= Exercise data =
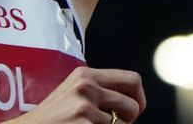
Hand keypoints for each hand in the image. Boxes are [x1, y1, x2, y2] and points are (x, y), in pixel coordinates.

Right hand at [6, 66, 145, 122]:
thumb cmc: (54, 116)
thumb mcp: (74, 92)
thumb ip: (100, 90)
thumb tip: (134, 102)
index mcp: (86, 74)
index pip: (132, 79)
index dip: (139, 98)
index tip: (134, 110)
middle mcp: (86, 86)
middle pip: (133, 104)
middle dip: (131, 119)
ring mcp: (85, 106)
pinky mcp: (85, 123)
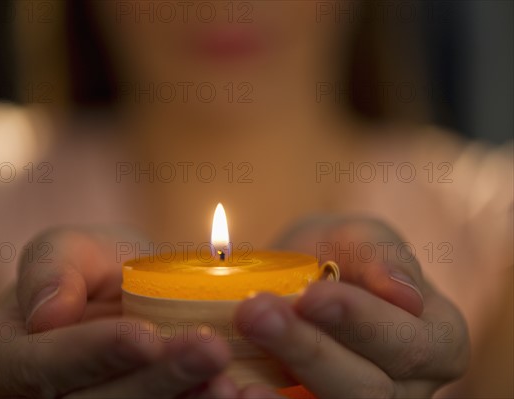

= Work required =
Wherever the string "index" occurs in the records above, copy that line.

= Your solution =
index mcp: (86, 74)
index pip: (132, 79)
index dip: (139, 98)
index tip: (134, 110)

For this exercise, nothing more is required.